TASK BRIEF | Each line from the first entry to the line with "estimado**: 3 minutos", both included, is to be returned unchanged, with any pictures dropped.
▼
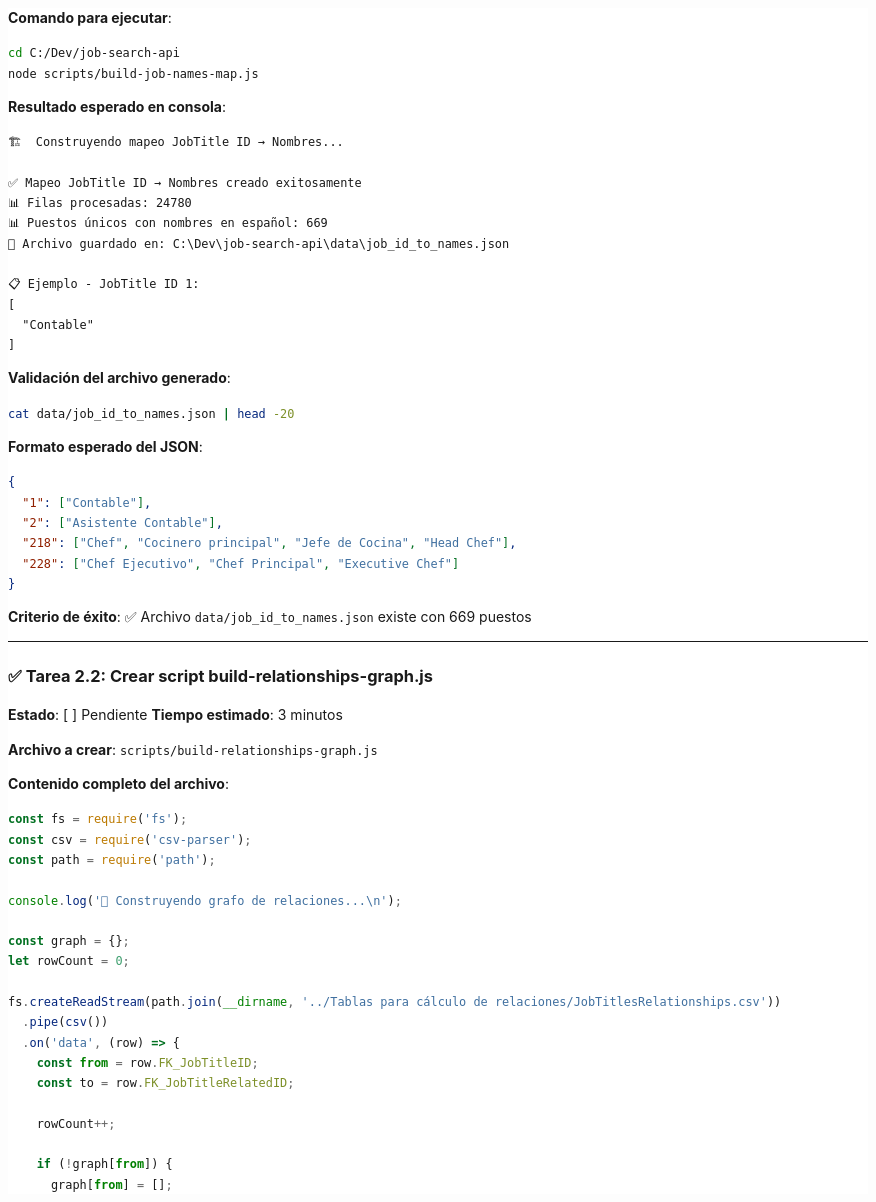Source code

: **Comando para ejecutar**:
```bash
cd C:/Dev/job-search-api
node scripts/build-job-names-map.js
```

**Resultado esperado en consola**:
```
🏗️  Construyendo mapeo JobTitle ID → Nombres...

✅ Mapeo JobTitle ID → Nombres creado exitosamente
📊 Filas procesadas: 24780
📊 Puestos únicos con nombres en español: 669
📁 Archivo guardado en: C:\Dev\job-search-api\data\job_id_to_names.json

📋 Ejemplo - JobTitle ID 1:
[
  "Contable"
]
```

**Validación del archivo generado**:
```bash
cat data/job_id_to_names.json | head -20
```

**Formato esperado del JSON**:
```json
{
  "1": ["Contable"],
  "2": ["Asistente Contable"],
  "218": ["Chef", "Cocinero principal", "Jefe de Cocina", "Head Chef"],
  "228": ["Chef Ejecutivo", "Chef Principal", "Executive Chef"]
}
```

**Criterio de éxito**: ✅ Archivo `data/job_id_to_names.json` existe con 669 puestos

---

### ✅ Tarea 2.2: Crear script build-relationships-graph.js
**Estado**: [ ] Pendiente
**Tiempo estimado**: 3 minutos

**Archivo a crear**: `scripts/build-relationships-graph.js`

**Contenido completo del archivo**:
```javascript
const fs = require('fs');
const csv = require('csv-parser');
const path = require('path');

console.log('🔗 Construyendo grafo de relaciones...\n');

const graph = {};
let rowCount = 0;

fs.createReadStream(path.join(__dirname, '../Tablas para cálculo de relaciones/JobTitlesRelationships.csv'))
  .pipe(csv())
  .on('data', (row) => {
    const from = row.FK_JobTitleID;
    const to = row.FK_JobTitleRelatedID;

    rowCount++;

    if (!graph[from]) {
      graph[from] = [];
```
▲
ANSWER |
Source code

: **Comando para ejecutar**:
```bash
cd C:/Dev/job-search-api
node scripts/build-job-names-map.js
```

**Resultado esperado en consola**:
```
🏗️  Construyendo mapeo JobTitle ID → Nombres...

✅ Mapeo JobTitle ID → Nombres creado exitosamente
📊 Filas procesadas: 24780
📊 Puestos únicos con nombres en español: 669
📁 Archivo guardado en: C:\Dev\job-search-api\data\job_id_to_names.json

📋 Ejemplo - JobTitle ID 1:
[
  "Contable"
]
```

**Validación del archivo generado**:
```bash
cat data/job_id_to_names.json | head -20
```

**Formato esperado del JSON**:
```json
{
  "1": ["Contable"],
  "2": ["Asistente Contable"],
  "218": ["Chef", "Cocinero principal", "Jefe de Cocina", "Head Chef"],
  "228": ["Chef Ejecutivo", "Chef Principal", "Executive Chef"]
}
```

**Criterio de éxito**: ✅ Archivo `data/job_id_to_names.json` existe con 669 puestos

---

### ✅ Tarea 2.2: Crear script build-relationships-graph.js
**Estado**: [ ] Pendiente
**Tiempo estimado**: 3 minutos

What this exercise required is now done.